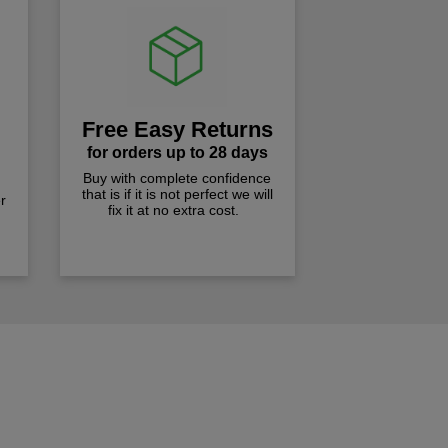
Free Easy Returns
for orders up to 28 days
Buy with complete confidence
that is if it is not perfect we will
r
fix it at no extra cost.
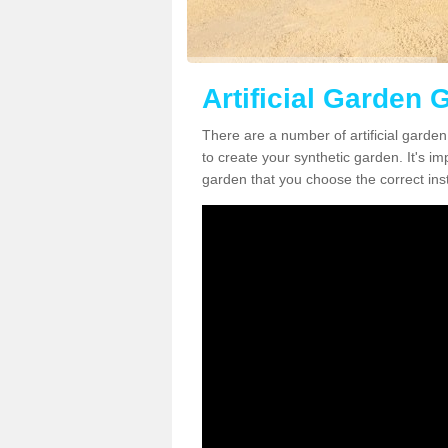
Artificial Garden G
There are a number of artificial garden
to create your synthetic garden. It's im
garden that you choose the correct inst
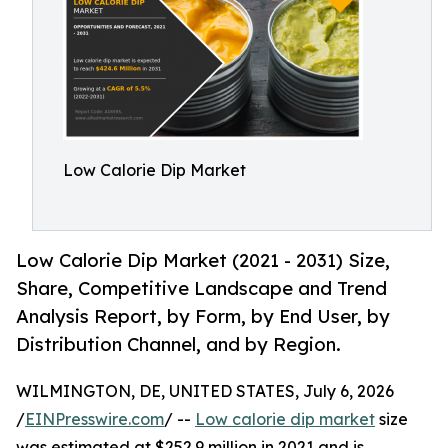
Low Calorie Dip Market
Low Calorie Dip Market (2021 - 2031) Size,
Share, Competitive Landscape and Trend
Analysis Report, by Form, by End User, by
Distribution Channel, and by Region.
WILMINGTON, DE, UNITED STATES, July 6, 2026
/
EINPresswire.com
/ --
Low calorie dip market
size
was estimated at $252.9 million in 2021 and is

----------

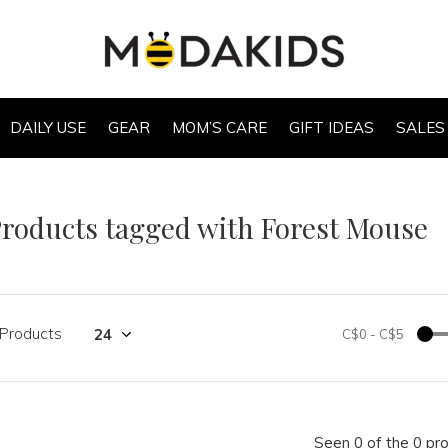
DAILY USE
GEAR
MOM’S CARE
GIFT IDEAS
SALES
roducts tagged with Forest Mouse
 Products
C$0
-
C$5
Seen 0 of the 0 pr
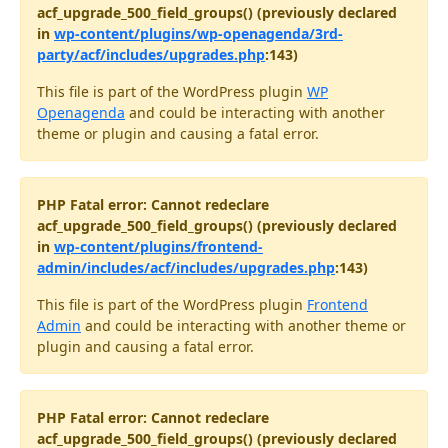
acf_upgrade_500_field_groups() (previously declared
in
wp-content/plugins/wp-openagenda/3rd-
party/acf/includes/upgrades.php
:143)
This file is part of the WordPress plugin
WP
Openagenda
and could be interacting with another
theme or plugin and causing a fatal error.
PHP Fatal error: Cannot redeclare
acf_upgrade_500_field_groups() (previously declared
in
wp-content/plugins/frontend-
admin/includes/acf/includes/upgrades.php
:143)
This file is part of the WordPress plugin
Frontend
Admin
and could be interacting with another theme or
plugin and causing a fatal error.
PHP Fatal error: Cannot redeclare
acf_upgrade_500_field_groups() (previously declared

----------

_ASSIGNMENT_
Starting at the line above that holds "Free Easy Returns", return each line up to and including the one that holds "was estimated at", exactly as written, minus any pictures.

_EXERCISE RESPONSE_
Free Easy Returns
for orders up to 28 days
Buy with complete confidence
that is if it is not perfect we will
r
fix it at no extra cost.
Artificial Garden G
There are a number of artificial garden
to create your synthetic garden. It's im
garden that you choose the correct inst
Low Calorie Dip Market
Low Calorie Dip Market (2021 - 2031) Size,
Share, Competitive Landscape and Trend
Analysis Report, by Form, by End User, by
Distribution Channel, and by Region.
WILMINGTON, DE, UNITED STATES, July 6, 2026
/
EINPresswire.com
/ --
Low calorie dip market
size
was estimated at $252.9 million in 2021 and is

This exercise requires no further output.